Alexander Revisited: The Final Cut
Frankly unwatchable toga soap about Macedonian general-king Alexander the Great, with Oliver Stone twisting the ‘epic’ knob so far up that all you get is feedback drowning out what could have been a compelling historical drama.

Colin Farrell is kind of okay, there are some impressively staged battle scenes, and the bits trying to illustrate Alexander’s tactics are better than many similar film sequences, but overall it’s just unconvincing, dull, overblown.

Ted Bundy
On the other hand, Ted Bundy by Matthew Bright (who did the sparky, modern-day take on ‘Little Red Riding Hood’, Freeway) delivers a top little real life serial killer biopic for a fraction of Stone’s budget.

Following the facts of the case pretty accurately, Bright and his lead actor Michael Reilly Burke excel at conveying Bundy’s narcissism and brittle charisma. The brutality is not shied away from, though it is leavened by some particularly dark humour.
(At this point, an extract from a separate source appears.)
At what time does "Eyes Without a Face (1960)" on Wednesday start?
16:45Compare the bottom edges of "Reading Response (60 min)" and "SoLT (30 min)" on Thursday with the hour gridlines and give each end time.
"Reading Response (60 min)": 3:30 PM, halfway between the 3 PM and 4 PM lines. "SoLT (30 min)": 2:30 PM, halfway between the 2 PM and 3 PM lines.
A Week In Film #157: Quiet bidets

Finding Nemo
Pixar film. Motherless fish gets separated from dad. Tries to get back home. Quite good.

Jaws
Spielberg’s breakthrough picture – a crap-looking fake killer shark, judicious fast editing, that music, just the right number of fake climaxes, a fine Hitchcock zoom, a perfect trio of leads… That’s some bad hat, Harry!

Hannibal
Perhaps it’s because it doesn’t have the overfamiliarity of Silence Of The Lambs, but I think I may prefer this Starling/Lector murder porn over its predecessor.

Julianne Moore is, dare I say it, more enjoyable than Jodie Foster, and better suits the whole absurd grand guignol goings on – Verger, Pazzi, Krendler and all those pigs… Talking of pork, Hopko stinks the place up with fetid ham aromas as usual, but it’s more forgivable with this sort of nonsense.

The Trouble With Harry
One of my favourite Hitchcocks – a sweet story of some small-town folks and a corpse. Simply delightful.

The Omen
The original! The best! Antichrist, jackal-mother, crazed priest, nosey pap, angry apes, tricycle-and-goldfish-bowl gag, falling spire, flying glass…

What’s not to like? Pulp filmmaking at its best. Take a bow, Richard Donner.

A Week In Film #156: Shhh

Spy Sorge
Japanese New Wave dude Masahiro Shinoda takes on the fascinating story of Richard Sorge, a German communist who spied for the Soviets in Japan during the Second World War.

For the most part a conventionally pieced together film, Shinoda relies more on the story itself than any flashy tricks (though there is a slight fracture in the linear narrative to really reel us in at the start). Iain Glen seems to nail Sorge, a man whose nerves must have been frayed after years of pretending to be a Nazi as part of his cover.

For Queen & Country
Early lead role for Denzel Washington as a Falklands veteran adrift in Thatcher’s Britain, who discovers that despite having fought and nearly died for his country, because he was born in the West Indies, he is treated as a foreigner in his own land.

It’s something of a melodrama, but first-time director Martin Stellman (who penned Defence Of The Realm) marshals things competently, and there are some strong performances from Dorian Healy, as a wounded, probably PTSD-stricken former comrade-in-arms, and Amanda Redman as the woman he comes to trust. Bruce Payne as a drug-dealing old friend is perhaps a little over the top, but solid background work from the likes of Frank Harper and Ken Stott help keep it anchored (for the most part). Basically rather depressing.